Darryl Green
Cross posted from boost-users...
-----Original Message----- From: David Abrahams [mailto:dave@boost-consulting.com] Sent: Wednesday, 25 February 2004 11:43 AM Marleny Rafferty
writes: Hi-
I am considering using boost in my applications, but I have a question about the boost license at http://www.boost.org/LICENSE_1_0.txt . It says (edited) "Permission is hereby granted, free of charge, to ... use [and] reproduce ... the Software".
It also says that any derivative works must also have the same license grant.
If my application uses boost libraries unchanged, is it considered a derivative work?
Yes.
Really? The ligitimacy of this stance seems questionable (but ianal etc). Further I did not see it as being part of the objectives for the license. Quite the opposite in fact.

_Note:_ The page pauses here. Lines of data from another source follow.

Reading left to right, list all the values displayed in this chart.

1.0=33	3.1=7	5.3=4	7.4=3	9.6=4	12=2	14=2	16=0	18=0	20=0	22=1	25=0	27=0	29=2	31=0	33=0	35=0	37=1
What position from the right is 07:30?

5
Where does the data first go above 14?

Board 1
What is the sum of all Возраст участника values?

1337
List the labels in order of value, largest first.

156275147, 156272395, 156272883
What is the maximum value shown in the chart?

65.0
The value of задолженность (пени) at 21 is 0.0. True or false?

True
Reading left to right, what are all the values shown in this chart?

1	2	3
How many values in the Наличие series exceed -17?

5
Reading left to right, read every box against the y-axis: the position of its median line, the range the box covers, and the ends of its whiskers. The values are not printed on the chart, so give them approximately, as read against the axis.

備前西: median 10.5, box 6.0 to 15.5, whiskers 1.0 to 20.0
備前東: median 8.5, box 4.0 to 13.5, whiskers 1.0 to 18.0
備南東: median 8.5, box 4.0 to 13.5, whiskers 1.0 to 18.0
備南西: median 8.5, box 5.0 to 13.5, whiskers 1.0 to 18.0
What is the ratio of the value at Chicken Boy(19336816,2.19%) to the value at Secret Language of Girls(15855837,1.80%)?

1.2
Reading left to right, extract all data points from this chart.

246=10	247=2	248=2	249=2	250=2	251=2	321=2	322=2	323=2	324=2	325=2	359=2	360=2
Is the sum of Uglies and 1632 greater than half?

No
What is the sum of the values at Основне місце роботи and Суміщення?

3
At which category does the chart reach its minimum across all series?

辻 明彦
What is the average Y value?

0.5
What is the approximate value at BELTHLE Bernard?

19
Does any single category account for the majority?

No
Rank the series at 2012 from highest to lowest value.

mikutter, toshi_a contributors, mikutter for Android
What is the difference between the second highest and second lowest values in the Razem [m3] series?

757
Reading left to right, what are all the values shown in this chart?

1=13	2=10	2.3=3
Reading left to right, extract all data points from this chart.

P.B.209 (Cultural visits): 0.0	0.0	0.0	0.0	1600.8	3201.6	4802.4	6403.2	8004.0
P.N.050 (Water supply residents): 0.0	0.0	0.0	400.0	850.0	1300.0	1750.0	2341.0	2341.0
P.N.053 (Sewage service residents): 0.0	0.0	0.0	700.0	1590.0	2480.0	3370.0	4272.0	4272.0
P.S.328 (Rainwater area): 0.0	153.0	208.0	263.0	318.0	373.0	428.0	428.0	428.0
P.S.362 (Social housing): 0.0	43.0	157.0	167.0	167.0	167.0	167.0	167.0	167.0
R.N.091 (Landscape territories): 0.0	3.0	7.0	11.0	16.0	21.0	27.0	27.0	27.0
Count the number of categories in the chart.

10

(Disclaimer: IANAL, and any reputable lawyer would take plenty of time to provide you with considered advice.) My understanding is that executable or object code is a derivative work of all the source code that it is built from. So any executable that uses a library is a derivative work of that library. (There is a question as to whether this applies to header files that only define named constants and structure layouts, but little question that it applies to inline and statically-linked function definitions. The FSF asserts that using dynamically-linked function definitions also creates a derivative work.) Your source code, however, does not become a derivative work of a library that it depends on, unless you copy part or all of the library's source code into it.